# Saved data entries
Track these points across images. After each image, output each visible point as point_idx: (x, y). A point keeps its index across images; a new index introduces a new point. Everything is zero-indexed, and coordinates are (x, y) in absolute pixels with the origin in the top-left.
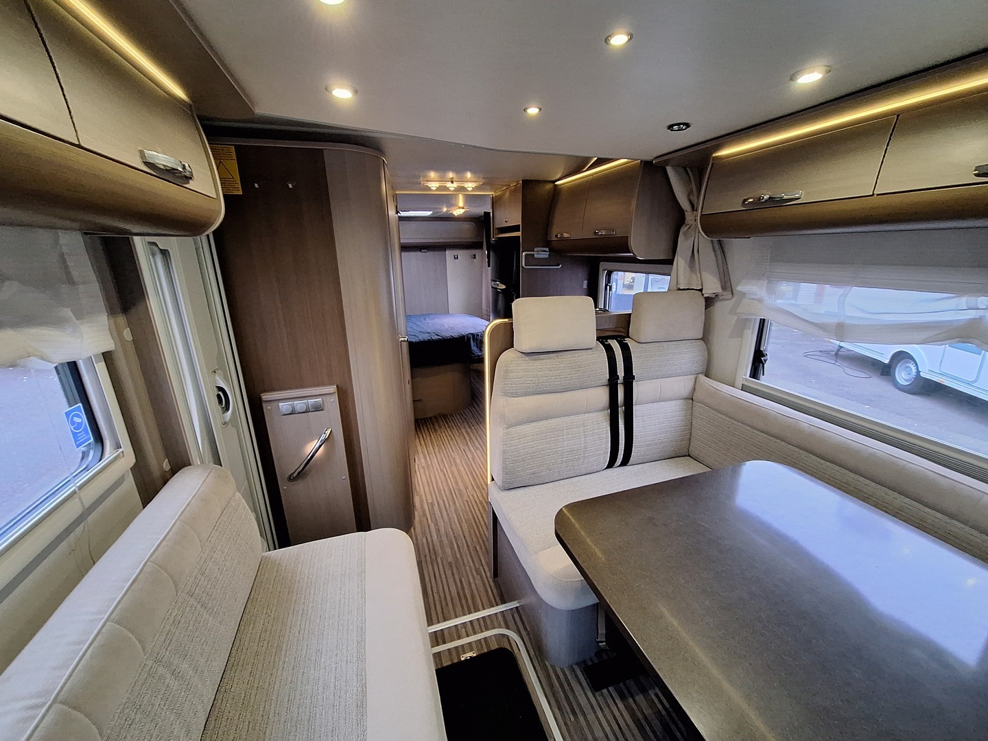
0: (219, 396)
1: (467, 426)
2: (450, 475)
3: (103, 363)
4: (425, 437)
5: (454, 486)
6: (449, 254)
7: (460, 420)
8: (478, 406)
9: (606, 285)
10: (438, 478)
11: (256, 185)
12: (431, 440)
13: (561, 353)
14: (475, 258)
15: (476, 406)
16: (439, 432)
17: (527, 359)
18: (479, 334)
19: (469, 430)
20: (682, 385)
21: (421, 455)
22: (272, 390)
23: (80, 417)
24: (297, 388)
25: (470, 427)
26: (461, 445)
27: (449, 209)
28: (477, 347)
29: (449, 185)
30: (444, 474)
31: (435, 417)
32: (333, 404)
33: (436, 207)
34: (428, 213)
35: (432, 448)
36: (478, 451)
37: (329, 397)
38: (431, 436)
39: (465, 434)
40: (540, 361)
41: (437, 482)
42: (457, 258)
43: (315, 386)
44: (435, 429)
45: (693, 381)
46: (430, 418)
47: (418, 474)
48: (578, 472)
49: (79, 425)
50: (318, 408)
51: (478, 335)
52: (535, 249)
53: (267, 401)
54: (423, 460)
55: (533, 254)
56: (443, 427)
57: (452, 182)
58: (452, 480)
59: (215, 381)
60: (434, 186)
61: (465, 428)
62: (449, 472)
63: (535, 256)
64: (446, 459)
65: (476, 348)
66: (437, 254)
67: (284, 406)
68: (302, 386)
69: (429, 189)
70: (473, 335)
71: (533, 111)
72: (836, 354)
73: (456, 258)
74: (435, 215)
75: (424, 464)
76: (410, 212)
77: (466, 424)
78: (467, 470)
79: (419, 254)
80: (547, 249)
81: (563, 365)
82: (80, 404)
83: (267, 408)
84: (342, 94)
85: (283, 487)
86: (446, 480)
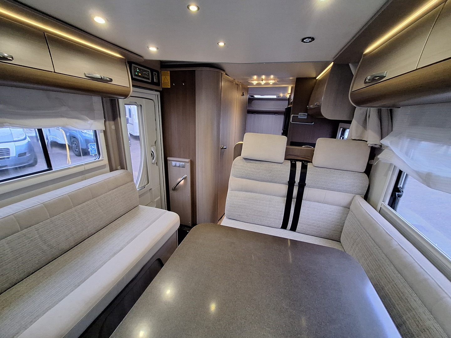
0: (152, 154)
3: (103, 134)
9: (341, 136)
11: (174, 84)
13: (263, 162)
17: (244, 161)
20: (343, 198)
22: (172, 157)
23: (94, 146)
24: (178, 158)
27: (284, 95)
29: (261, 82)
32: (188, 165)
37: (187, 163)
40: (250, 164)
43: (184, 158)
45: (352, 197)
48: (263, 223)
49: (93, 149)
50: (183, 167)
52: (299, 114)
53: (170, 160)
55: (298, 116)
57: (262, 81)
59: (151, 149)
60: (255, 83)
63: (299, 117)
67: (174, 163)
68: (180, 158)
69: (252, 84)
71: (221, 44)
79: (274, 116)
80: (306, 114)
81: (262, 168)
82: (95, 143)
83: (169, 162)
84: (153, 49)
85: (171, 192)
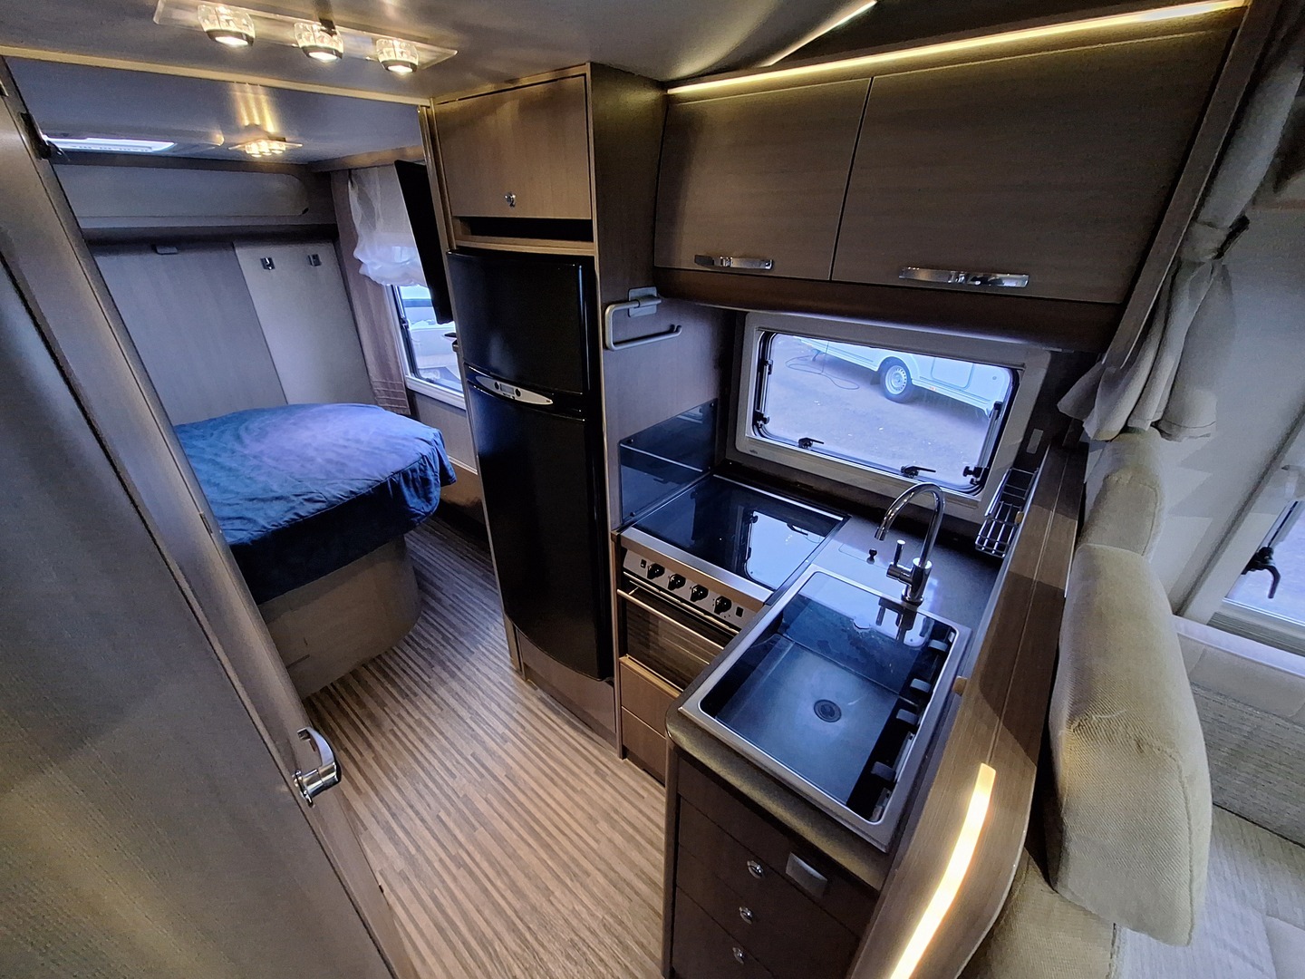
1: (445, 675)
2: (485, 865)
4: (357, 757)
5: (518, 906)
6: (247, 257)
7: (420, 661)
8: (439, 601)
9: (762, 363)
10: (460, 896)
12: (377, 759)
14: (318, 263)
15: (433, 603)
16: (387, 724)
18: (416, 465)
19: (454, 685)
21: (379, 835)
25: (453, 675)
26: (460, 743)
27: (235, 139)
28: (419, 498)
30: (471, 873)
31: (354, 673)
33: (188, 128)
34: (160, 146)
35: (393, 789)
36: (508, 746)
38: (370, 745)
39: (452, 701)
41: (464, 915)
42: (271, 264)
44: (371, 716)
46: (342, 681)
47: (399, 910)
51: (414, 471)
52: (631, 296)
54: (389, 849)
55: (629, 310)
56: (389, 701)
58: (499, 883)
61: (443, 682)
62: (478, 857)
63: (632, 313)
64: (449, 814)
65: (416, 500)
66: (211, 258)
70: (404, 473)
72: (814, 360)
73: (267, 265)
74: (187, 153)
75: (400, 864)
76: (89, 140)
77: (438, 669)
78: (515, 824)
79: (152, 259)
80: (653, 291)
86: (485, 891)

# GOAL OF THE EXERCISE
Show each line of the records above that contains the word "After", treating uppercase and lowercase as different.

# TASK RESULT
Track these points across images. After each image, output each visible point as point_idx: (x, y). A point keeps its index across images; a new index introduces a new point. Everything is zero-indexed, and coordinates are (x, y) in absolute pixels with the origin in the top-left.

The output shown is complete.